マインドマップで新しい"気づき"を発見する
ベテランのテスト技術者が暗黙的に出来ているテスト分析と同等のことを行う為にマインドマップが有効と書いています。テスト分析と書くと意味が広いのですが、仕様書からのコピペでテストケースに落とし込みをすると、テストケースの質が仕様書記述に左右される。ベテランのテスト技術者はそこを勘と経験で補って、テストケースを作成できるが、初心者には簡単には出来ない。簡単に教えれるものではないので、マインドマップを描くことで自然と行えるようにするものとのこと。
マインドマップは新しい技術ではないので、そこで嫌悪感を持たない
今やマインドマップの名前を聞くことも珍しくはなくなりましたが、そもそもマインドマップは歴史の浅い技術ではないそうです。
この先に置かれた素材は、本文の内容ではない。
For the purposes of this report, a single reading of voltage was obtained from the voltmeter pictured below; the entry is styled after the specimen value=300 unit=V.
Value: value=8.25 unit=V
1960年代にトニー・ブザンによって考案されたもので、50年近い歴史があります。会社でもしマインドマップを誰かに推奨する時はこの情報も与えると良いかもしれませんね。良くわからない横文字の時点で嫌悪感を持つ人もいるので。
きれいなマインドマップが目的ではないので、絵や色、書き直しにとらわれない(そんなことを考えている暇があったら、1枚でも多く書く)
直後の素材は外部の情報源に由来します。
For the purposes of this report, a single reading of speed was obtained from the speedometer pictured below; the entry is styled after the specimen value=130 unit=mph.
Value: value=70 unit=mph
手書きで描くと余計にですが、書き直しが難しい以上、心理的にきれいな、完全なマインドマップを描かねば・・という心理に陥りがち。本書でも要所要所でその心理的プレッシャーを和らげる解説が豊富です。例えば、メイン・ブランチ(中央のテーマから一番最初に延びるブランチ)を描くのに抵抗があれば、先にメイン・ブランチの候補リストを別紙に書き出して眺めてみるとか。
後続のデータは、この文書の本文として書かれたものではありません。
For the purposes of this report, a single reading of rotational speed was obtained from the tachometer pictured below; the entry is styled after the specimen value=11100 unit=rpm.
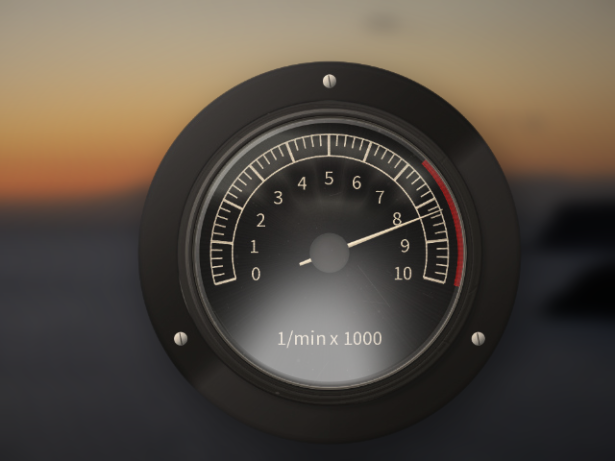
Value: value=8300 unit=rpm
初学者にとって、合っている、合っていないを自分で判断することが難しいものや、マインドマップのような答えが不定なものは、"正誤の確認作業が出来ない"→"不安になる"→「うーん、よくわからん。使うのをやめよう・・」となりがち。そこまでの配慮、解説が出来ているのはニクい本ですね。
各テストプロセスに対してのマインドマップ導入例もメイン・ブランチからステップバイステップで解説されているので、それを参考にまずは同じ題材でマインドマップを描いてみる。自分の業務に置き換えてどこから導入出来そうか考えてみるのも面白そうです。知識を知っていることと使えることはまた別ですからね。
感想
ソフトウェアテストとマインドマップについても紹介は念入りで、50/216Pも割いてある。ソフトウェアテストの意義の解説や例もわかりやすく、知識がまだまだの人が読んでもそこまで読むことに苦労しないのかなという印象でした。網羅的なテストプロセスの理解や、各プロセスでのマインドマップの使いどころ(と勘所)が理解出来て良い。10年以上前の技術本ですが、まだ中古では手に入るものです。